* A fascinating eyewitness combat account of America's earliest
days in the Vietnam war
* Written from the unusual perspective of a young army lieutenant
advising a veteran set-in-his-ways South Vietnamese commander
* Includes accounts of search-and-destroy operations targeting the
elusive Viet Cong
In September 1962, when Martin Dockery landed in Saigon, he was a young, determined, idealistic US Army first lieutenant convinced of America's imminent victory in Vietnam. While most of the 12,000 US military advisers in-country at the time filled support positions in Saigon and other major cities, Dockery was one of a handful of advisers assigned to Army of the Republic of Vietnam (ARVN) combat units.

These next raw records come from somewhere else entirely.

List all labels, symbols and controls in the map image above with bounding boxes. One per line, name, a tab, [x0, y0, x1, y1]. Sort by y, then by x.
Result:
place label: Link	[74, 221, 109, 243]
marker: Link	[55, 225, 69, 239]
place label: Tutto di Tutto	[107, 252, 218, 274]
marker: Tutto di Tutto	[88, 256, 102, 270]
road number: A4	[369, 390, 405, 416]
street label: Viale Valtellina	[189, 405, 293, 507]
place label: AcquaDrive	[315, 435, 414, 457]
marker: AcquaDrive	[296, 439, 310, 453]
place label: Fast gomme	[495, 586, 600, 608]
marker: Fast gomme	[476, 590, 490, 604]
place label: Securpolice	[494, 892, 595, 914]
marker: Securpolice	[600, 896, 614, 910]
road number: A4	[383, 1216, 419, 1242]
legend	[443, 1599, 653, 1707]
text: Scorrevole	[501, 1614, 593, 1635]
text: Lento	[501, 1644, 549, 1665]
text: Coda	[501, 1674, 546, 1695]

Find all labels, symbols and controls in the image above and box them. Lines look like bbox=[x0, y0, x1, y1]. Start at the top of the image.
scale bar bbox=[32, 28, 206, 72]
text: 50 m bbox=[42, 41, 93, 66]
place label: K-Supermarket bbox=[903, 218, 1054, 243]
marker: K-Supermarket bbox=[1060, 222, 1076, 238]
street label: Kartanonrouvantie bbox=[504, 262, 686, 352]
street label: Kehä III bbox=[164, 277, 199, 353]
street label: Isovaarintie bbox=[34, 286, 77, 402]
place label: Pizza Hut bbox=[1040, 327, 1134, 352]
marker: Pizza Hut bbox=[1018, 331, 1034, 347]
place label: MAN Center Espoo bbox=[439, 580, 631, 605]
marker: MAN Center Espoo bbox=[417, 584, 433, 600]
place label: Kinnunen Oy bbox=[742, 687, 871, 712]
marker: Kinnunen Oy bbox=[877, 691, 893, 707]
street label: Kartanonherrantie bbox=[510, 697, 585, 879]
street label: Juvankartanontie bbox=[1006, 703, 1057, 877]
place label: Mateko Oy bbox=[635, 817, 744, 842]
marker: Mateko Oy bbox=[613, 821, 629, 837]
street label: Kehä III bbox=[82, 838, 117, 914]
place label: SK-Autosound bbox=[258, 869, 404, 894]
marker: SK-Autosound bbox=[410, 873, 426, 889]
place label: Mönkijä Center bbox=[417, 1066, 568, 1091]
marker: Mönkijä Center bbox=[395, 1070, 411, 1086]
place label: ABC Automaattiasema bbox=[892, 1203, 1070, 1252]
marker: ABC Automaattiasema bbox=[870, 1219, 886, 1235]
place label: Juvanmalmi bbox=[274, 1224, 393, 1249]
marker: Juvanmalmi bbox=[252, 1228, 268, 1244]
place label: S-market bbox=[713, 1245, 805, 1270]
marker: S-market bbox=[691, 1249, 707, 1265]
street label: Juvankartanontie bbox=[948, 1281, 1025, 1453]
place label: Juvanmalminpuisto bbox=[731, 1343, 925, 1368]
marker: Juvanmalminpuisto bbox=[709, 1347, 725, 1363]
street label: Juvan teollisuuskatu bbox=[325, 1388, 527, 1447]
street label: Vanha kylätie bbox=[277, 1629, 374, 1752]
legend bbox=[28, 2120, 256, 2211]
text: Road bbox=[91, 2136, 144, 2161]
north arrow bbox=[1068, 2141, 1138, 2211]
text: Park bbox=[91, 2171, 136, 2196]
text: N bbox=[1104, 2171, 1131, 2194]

For eight months, Dockery lived and fought in the heart of the Mekong Delta with an ARVN infantry battalion on missions and operations that often lasted several days. And for most of that time, whether tramping through the steaming, leech-infested jungle, hiking across canals, or engaging in sudden firefights, Dockery was the only American soldier with the unit.
Dockery's solitary assignment with ARVN during the infancy of US involvement in South-East Asia afforded him an understanding of Vietnam far more profound than that of most other Americans. Lost in Translation is his riveting account of the largely overlooked role of American combat advisers in the Vietnam war.